Stored entries
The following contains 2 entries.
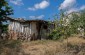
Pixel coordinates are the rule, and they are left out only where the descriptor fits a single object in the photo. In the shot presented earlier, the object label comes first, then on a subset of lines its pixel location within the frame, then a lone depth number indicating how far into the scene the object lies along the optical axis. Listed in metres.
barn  9.42
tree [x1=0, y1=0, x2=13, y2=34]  7.64
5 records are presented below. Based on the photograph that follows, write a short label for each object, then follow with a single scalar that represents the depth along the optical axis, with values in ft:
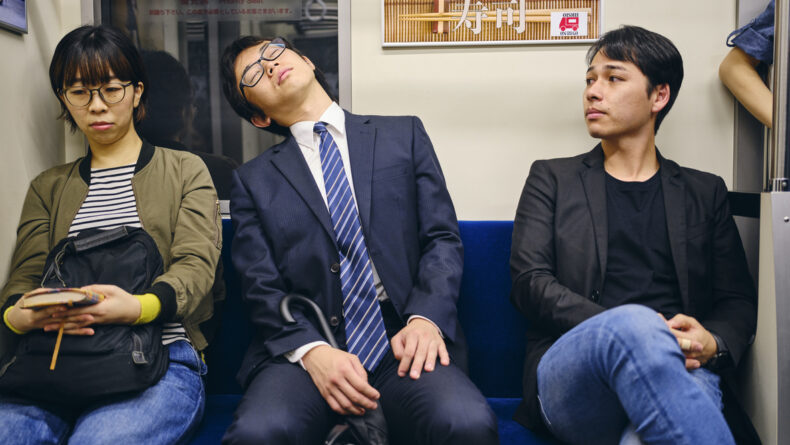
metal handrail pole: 5.11
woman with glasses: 5.77
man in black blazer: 5.47
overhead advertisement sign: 7.65
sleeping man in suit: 5.05
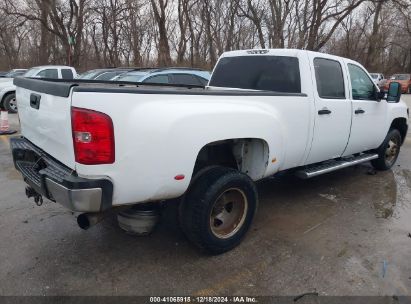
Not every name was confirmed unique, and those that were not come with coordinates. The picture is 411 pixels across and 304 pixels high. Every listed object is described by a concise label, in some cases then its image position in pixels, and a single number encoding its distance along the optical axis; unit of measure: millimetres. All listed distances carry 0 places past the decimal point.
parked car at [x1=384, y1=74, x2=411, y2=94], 29742
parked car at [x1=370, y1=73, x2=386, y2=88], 29578
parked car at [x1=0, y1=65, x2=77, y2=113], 12875
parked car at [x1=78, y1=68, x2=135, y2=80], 11054
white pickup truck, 2557
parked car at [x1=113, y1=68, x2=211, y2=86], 8875
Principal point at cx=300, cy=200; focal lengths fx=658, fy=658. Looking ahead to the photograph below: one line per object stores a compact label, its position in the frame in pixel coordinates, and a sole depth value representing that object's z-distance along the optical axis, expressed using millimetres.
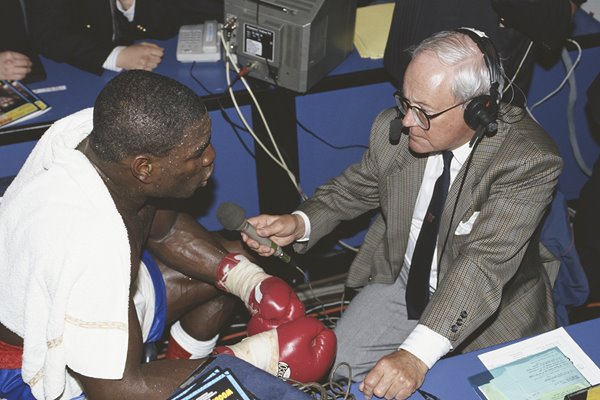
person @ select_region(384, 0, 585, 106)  2143
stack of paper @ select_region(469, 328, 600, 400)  1489
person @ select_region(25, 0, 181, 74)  2453
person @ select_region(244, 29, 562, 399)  1651
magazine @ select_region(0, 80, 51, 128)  2271
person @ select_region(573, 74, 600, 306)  2346
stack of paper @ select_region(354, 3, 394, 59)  2545
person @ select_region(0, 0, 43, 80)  2393
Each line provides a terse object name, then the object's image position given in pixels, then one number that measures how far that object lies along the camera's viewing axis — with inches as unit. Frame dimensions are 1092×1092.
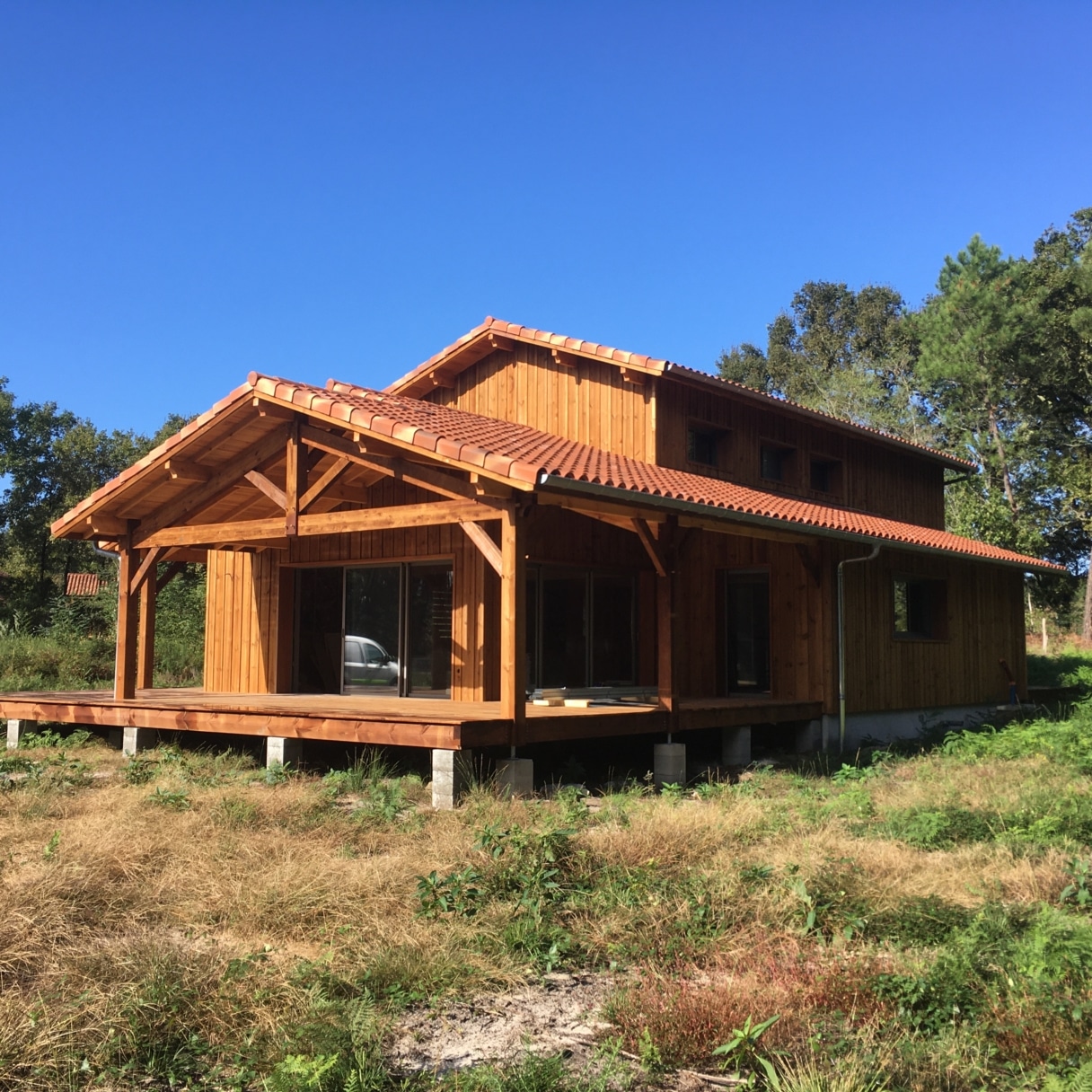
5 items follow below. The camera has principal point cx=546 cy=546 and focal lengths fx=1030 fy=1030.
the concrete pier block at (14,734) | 498.0
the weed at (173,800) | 299.9
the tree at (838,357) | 1546.5
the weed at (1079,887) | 202.7
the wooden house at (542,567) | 388.2
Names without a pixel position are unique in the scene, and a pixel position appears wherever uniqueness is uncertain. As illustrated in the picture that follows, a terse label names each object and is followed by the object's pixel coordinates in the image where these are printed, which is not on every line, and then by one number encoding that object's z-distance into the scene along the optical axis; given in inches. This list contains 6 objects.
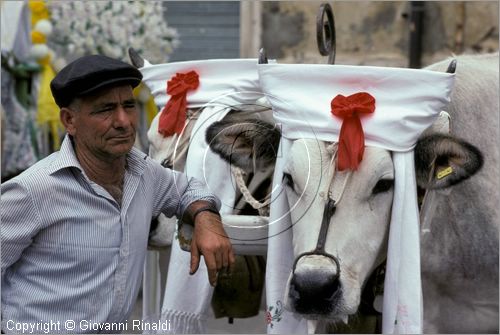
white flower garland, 309.3
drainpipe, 373.7
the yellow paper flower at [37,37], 304.6
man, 116.0
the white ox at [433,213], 135.0
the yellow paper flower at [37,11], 309.3
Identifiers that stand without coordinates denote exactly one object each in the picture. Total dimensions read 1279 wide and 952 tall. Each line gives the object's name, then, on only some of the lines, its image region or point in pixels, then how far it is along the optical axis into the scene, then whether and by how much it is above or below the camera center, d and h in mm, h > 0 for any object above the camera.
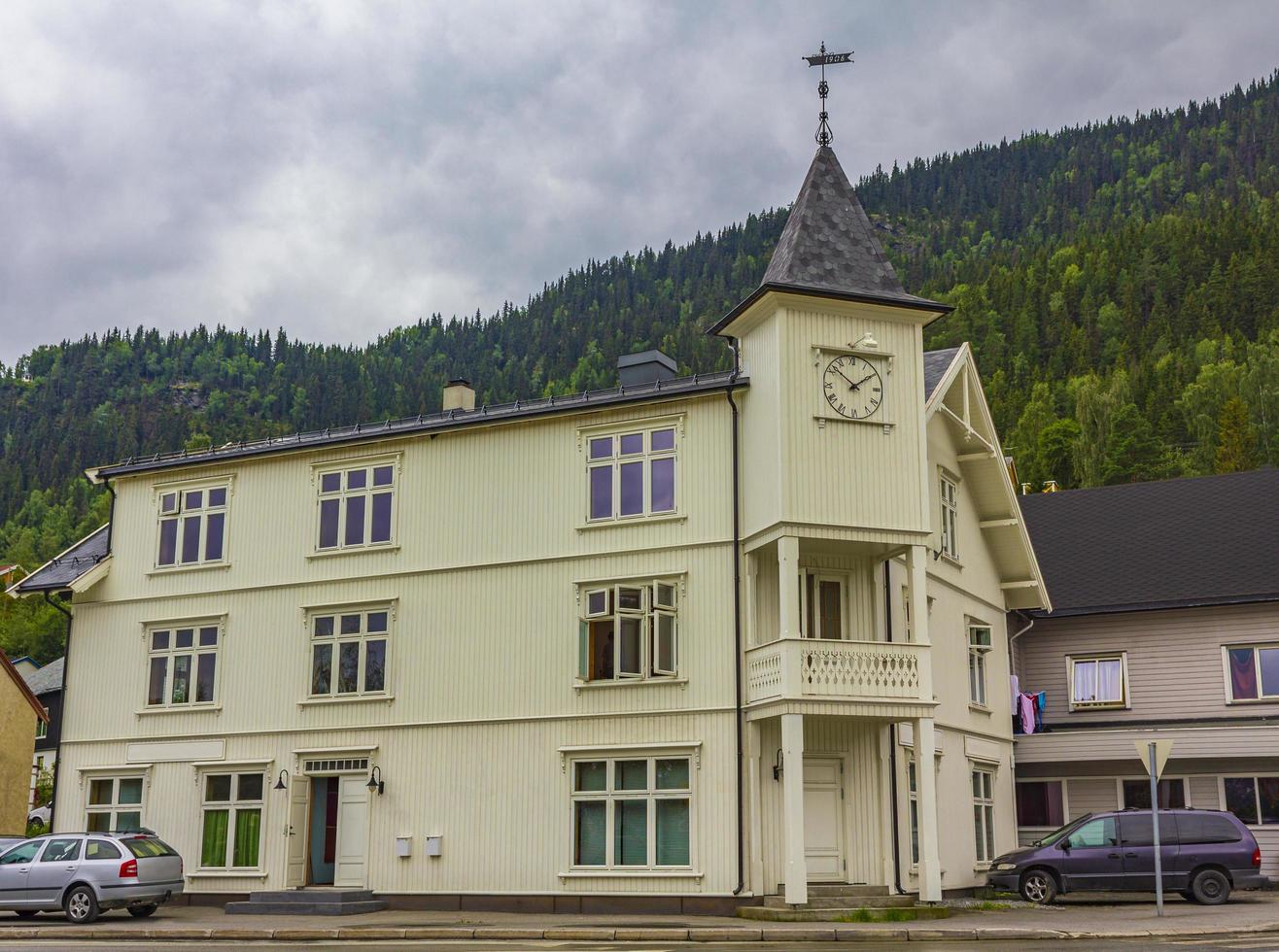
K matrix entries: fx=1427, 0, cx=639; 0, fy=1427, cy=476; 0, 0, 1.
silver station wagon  24578 -1070
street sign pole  21078 -137
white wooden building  24656 +3367
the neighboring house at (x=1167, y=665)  31797 +3459
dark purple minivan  25766 -783
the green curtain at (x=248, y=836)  28625 -475
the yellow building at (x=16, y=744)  41188 +1937
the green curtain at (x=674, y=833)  24828 -344
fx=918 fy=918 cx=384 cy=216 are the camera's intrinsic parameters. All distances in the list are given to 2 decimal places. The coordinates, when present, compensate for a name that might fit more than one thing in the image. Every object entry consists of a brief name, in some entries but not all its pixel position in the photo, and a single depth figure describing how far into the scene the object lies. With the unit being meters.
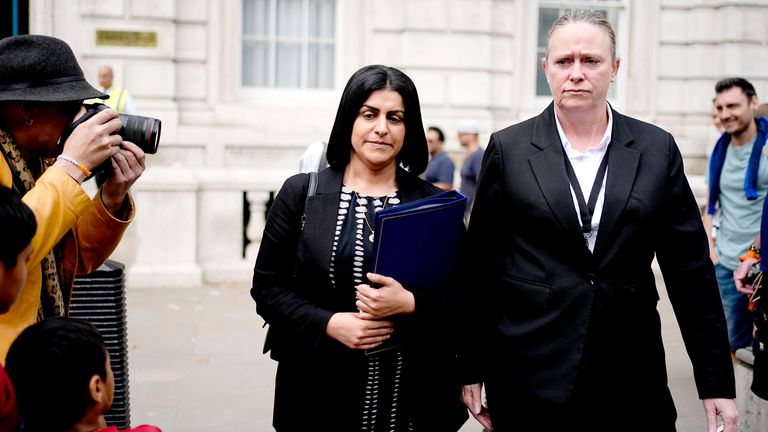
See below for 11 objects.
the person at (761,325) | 3.73
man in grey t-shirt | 6.04
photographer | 2.43
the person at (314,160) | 5.07
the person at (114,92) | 9.54
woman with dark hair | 2.97
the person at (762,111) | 7.55
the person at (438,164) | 9.80
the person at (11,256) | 2.14
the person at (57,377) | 2.17
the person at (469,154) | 9.46
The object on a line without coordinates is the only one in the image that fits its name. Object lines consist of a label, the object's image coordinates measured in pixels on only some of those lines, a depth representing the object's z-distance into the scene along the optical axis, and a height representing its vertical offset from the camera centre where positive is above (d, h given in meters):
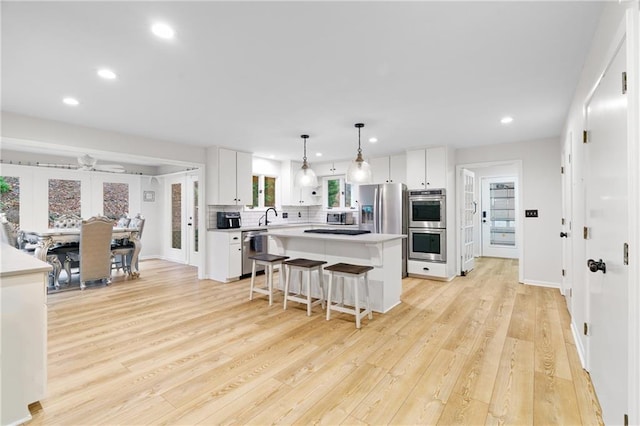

◆ **Work instructions**
Note how many lines in the data above contain "house", then state that number alone.

◆ **Solution to this problem**
2